Tuesday 19 May 2009

Italy’s solar energy rush risks overheating

By Guy Dinmore in Rome
Published: May 18 2009 18:25

Italy, a growing market for renewable energy, is on the road to becoming the first country to achieve “grid parity” – the Holy Grail of solar power, where costs of producing photovoltaic energy fall below retail electricity prices.
Lighting the way: Sicily has moved its focus from large-scale wind or solar farms to microproduction this yearAt the same time, however, the photovoltaic industry is warning of the dangers of a speculative bubble unleashed by the attraction of the highest incentives in Europe but with no long-term clarity over the level of tariffs to be set after 2010.
Analysts say the collapse of the Spanish market, a victim of the credit crunch and property slump, is also driving investors towards Italy in spite of its difficult reputation for business.
“Grid parity is certainly going to be seen next year,” says Anton Milner, chief executive of Germany’s Q-Cells, the world’s largest solar cell producer, referring to Italy’s residential sector.

Speaking at a conference in Verona, he forecast cost reductions of 40-50 per cent in producing solar energy within six years, leading to greater efficiency than gas-fired power stations in southern Italy by 2015.
However, he added: “Italy must stop the overheating and abuse of the market, a stop-and-go story that we saw in Spain.”
Regional governments in southern Italy, each with its own complex sets of regulations, are under attack for being slow and bureaucratic.
Yet officials argue that they are grappling with a flood of applications to build solar farms, struggling to distinguish investors from speculators and, in some cases, suspected exploitation by the Mafia.
“We want an ethically responsible approach by investors,” said Rosanna Interlandi, head of Sicily’s environment department. “We want to know who our interlocutors are.
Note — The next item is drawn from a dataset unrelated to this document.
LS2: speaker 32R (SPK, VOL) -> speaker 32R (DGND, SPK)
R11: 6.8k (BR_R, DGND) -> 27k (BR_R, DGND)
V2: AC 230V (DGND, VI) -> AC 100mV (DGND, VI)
Investors must appreciate this.”
Sicily’s regional government has taken a big step this year in deciding on a renewable energy strategy that shifts the focus from large wind or solar farms to microproduction. The aim is also to persuade the world’s largest PV component manufacturers to build their plants in Italy.
Fraser McLachlan, head of GCube, a specialist renewable energy insurer, agrees that thorough due diligence is needed. “We find, on occasion, you can run into a project partner that is not always what it is cooked up to be,” he told the Financial Times.
He said the risk profile in Italy was also increasing because “hefty” financial penalties were being introduced for solar projects not completed on time. “We are looking at this with a lot of caution. Some timelines are very tight,” he said.
Already producers of solar power in Italy are running up against a saturation of power lines that is causing delays of sometimes over a year in connection to the grid.
Puglia, in the heel of Italy with a communist as regional governor, is seen as the most attractive market at present. However, Paolo Rocco Viscontini, head of Enerpoint, warned that prices of agricultural land suitable for solar development had risen as much as six-fold in the past two years.
Cheap food produced by farmers in North Africa is driving Italian farmers off the land, forcing them to look for other sources of income. Local governments are also attracted by the property tax they impose on solar farms.
“Solar is the new real estate in Italy,” complained one project developer, saying that all sorts of property companies were piling into the sector.
Gerardo Montanino, head of GSE, the state-run power management agency, said incentives were too high in Italy at 68-75 cents a kilowatt hour, about double the level in Germany. Tariffs are expected to decrease in 2010 by 2 per cent.
Italy is projected to reach 1,200MW of installed PV capacity by the end of 2010, up from 450MW at present, which is only about 12 per cent of Spain’s installed capacity.